:: Trecho para leitura ::

A criação do sistema de saúde universal para os americanos foi sua última batalha; com ela, Ted redimiu-se

A MORTE do senador dos Estados Unidos Edward (Ted) Kennedy, no mês passado, expôs uma realidade norte-americana pouco conhecida fora do país, em um setor social importante no qual a rica nação do Norte se coloca quase em pé de igualdade com países do Terceiro Mundo.
O tema é saúde. Ted enfrentou tragédias familiares -seus três irmãos homens morreram de forma violenta, dois assassinados e um na guerra- e escândalos pessoais que mancharam sua carreira política e cortaram sua caminhada para a Casa Branca. Mas, ao morrer em 25 de agosto, com 77 anos, ele havia reconstruído sua reputação por conta de uma aguerrida luta em favor de garantias civis, a principal delas para reformar o precário sistema de saúde norte-americano.
Ao mesmo tempo um dos mais onerosos e mais ineficientes do mundo, o sistema de saúde dos Estados Unidos exige gastos públicos equivalentes a 16% do PIB do país.
Apesar disso, 47 milhões de pessoas seguem desprotegidas: não têm recursos para adquirir um seguro-saúde privado e não se enquadram nos dois sistemas públicos, um destinado aos pobres (Medicaid) e outro a idosos ou deficientes (Medicare). Entre os desassistidos estão 13,2 milhões de jovens adultos entre 19 e 29 anos. Quase 40% dos que se formam em universidades não têm nenhuma proteção à saúde.

:::
:: Trechos de dados ::

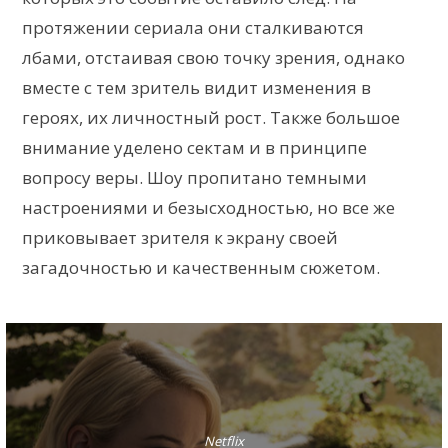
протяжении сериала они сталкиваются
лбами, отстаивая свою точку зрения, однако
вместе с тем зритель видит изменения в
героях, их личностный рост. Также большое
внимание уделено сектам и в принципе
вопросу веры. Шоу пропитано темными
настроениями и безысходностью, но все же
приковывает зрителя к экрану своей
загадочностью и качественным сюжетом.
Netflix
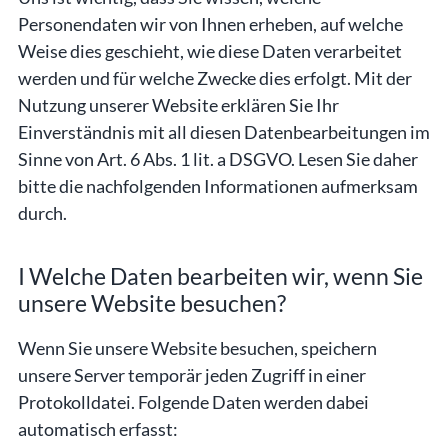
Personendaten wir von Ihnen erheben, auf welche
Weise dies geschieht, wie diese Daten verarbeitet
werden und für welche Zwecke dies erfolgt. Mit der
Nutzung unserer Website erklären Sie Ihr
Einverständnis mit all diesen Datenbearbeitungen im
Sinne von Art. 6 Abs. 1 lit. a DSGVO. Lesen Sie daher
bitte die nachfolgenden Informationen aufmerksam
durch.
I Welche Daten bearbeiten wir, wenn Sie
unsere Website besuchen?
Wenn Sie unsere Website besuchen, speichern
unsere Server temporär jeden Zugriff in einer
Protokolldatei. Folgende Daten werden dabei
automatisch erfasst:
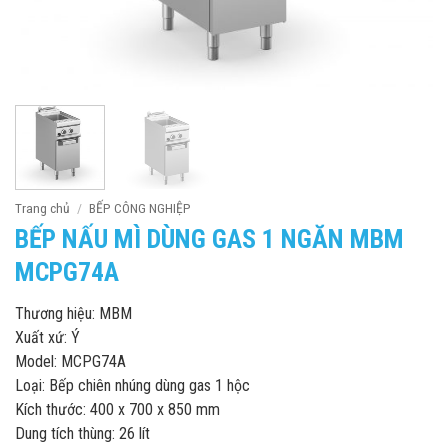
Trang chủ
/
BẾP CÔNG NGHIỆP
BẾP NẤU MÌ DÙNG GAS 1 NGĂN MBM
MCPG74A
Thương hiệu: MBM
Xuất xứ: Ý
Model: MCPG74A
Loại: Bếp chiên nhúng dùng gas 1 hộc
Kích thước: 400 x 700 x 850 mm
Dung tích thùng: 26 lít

:::
:: Trechos de dados ::

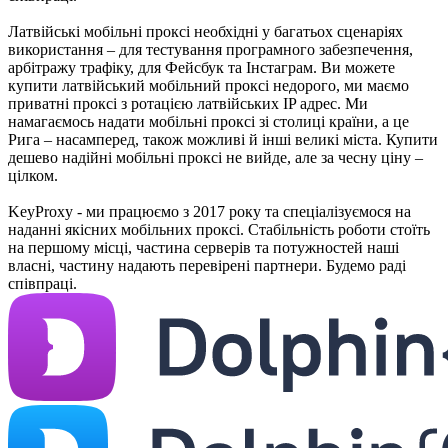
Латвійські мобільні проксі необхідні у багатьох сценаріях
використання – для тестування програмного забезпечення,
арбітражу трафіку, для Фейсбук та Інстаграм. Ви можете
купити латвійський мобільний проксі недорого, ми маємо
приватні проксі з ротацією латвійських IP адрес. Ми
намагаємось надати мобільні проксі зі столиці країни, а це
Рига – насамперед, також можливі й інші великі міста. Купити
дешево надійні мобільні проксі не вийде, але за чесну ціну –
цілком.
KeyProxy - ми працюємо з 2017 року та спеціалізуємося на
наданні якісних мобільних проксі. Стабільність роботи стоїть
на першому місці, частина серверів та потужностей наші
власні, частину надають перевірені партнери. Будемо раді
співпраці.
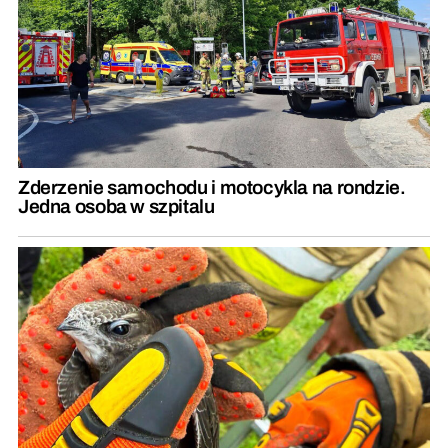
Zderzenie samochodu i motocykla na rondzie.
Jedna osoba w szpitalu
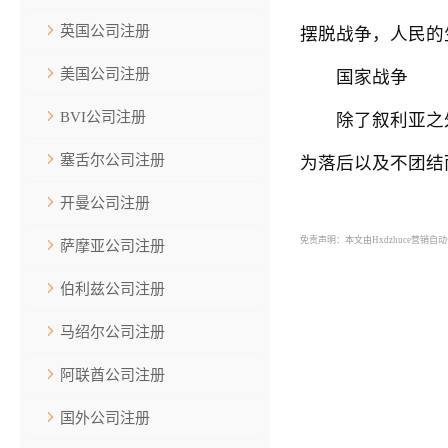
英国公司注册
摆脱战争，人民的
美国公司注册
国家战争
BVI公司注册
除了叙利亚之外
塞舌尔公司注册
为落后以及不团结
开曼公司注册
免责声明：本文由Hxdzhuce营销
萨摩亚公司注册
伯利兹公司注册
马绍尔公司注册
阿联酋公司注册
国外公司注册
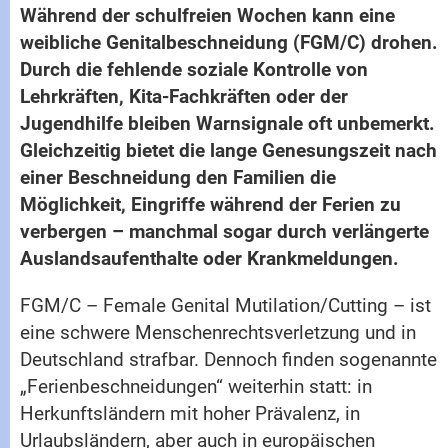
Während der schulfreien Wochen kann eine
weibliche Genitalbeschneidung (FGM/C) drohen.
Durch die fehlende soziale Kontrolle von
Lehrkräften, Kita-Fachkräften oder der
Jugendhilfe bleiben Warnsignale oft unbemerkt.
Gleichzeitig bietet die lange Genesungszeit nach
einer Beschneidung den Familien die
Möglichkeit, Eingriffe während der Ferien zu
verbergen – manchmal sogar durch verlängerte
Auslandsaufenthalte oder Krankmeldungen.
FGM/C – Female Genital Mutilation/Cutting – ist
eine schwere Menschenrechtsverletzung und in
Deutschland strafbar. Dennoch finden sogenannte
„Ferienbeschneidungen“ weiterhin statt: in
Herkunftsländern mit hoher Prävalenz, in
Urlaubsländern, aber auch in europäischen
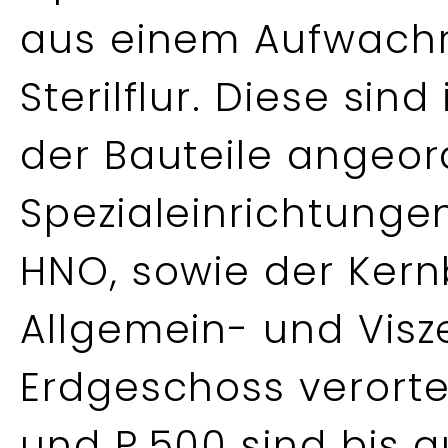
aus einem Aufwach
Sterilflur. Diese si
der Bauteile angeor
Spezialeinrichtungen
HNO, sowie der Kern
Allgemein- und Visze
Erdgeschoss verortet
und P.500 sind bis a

:::
:: Trechos de dados ::

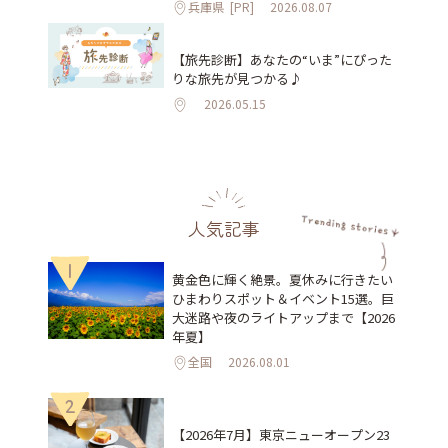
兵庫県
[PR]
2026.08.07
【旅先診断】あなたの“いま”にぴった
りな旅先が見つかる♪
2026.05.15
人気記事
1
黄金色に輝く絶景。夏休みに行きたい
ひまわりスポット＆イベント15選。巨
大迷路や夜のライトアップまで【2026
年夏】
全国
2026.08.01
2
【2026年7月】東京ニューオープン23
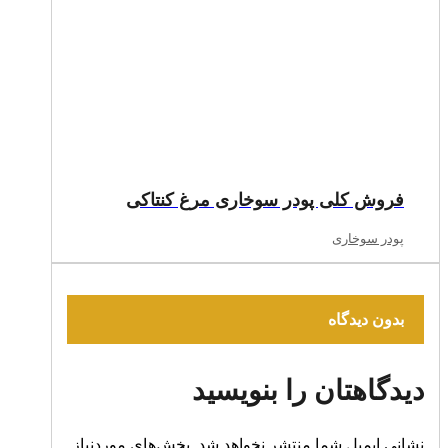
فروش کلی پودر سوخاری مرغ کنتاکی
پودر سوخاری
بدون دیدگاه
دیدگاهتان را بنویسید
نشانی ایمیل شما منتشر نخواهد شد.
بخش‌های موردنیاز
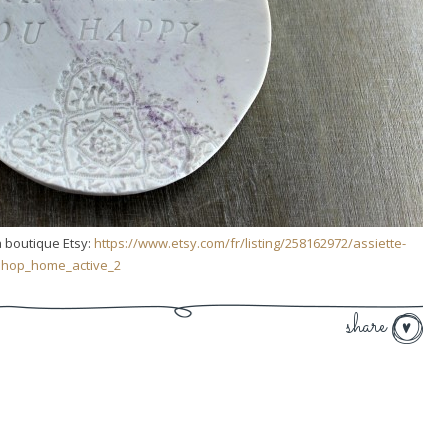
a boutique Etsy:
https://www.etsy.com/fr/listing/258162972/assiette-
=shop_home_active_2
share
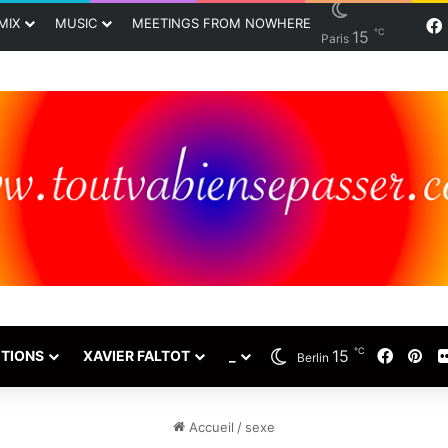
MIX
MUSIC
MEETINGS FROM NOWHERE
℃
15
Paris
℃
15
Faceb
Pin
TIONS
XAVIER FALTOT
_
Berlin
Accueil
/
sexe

:::

=== Tarefa proposta ===
Prossiga com o texto sobre Ted Kennedy e o sistema de saúde americano a partir do ponto em que ele termina. Os dados foram obtidos de outra fonte.

=== Resultado do exercício ===
A precariedade do sistema de saúde se reflete nos índices norte-americanos nesse setor, muito piores que os de outros países do Primeiro Mundo. A mortalidade infantil nos Estados Unidos era de 6,3 crianças por 1.000 nascidas vivas em 2008, índice bem pior que a média dos países ricos da OCDE, de 4 mortes por 1.000 nascimentos/ano. A expectativa de vida, de 77,2 anos, é uma das menores entre os países ricos.
O plano de Obama pretende incluir no seguro de saúde os 47 milhões de desassistidos. Parte do princípio de que o setor, muito concentrado -apenas duas empresas detêm um terço do mercado- tornou-se ineficiente e cobra prêmios cada vez mais caros e inacessíveis a grande parte da população. O plano também atinge os remédios, cujos preços elevados -o dobro dos cobrados em outros países ricos- estariam proporcionando lucros exorbitantes aos laboratórios.
Em resumo, Obama pretende fazer uma mudança drástica na maneira de encarar os negócios na saúde, que nos últimos anos ficaram totalmente entregues ao livre mercado. No setor público, um novo programa seria administrado pelo governo, com subsídios a trabalhadores e a empresas.
Para realizar essa tarefa, Obama precisa de recursos estimados em US$ 1 trilhão em dez anos, coisa complicada para quem já tem Orçamento com deficit previsto de US$ 9 trilhões nesse período. A oposição e parte dos democratas são contra esses gastos, e o presidente foi obrigado a fazer concessões a esses conservadores. Por isso, perdeu grande parte de seu prestígio -o índice de aprovação caiu de 66% em janeiro para 46% em julho.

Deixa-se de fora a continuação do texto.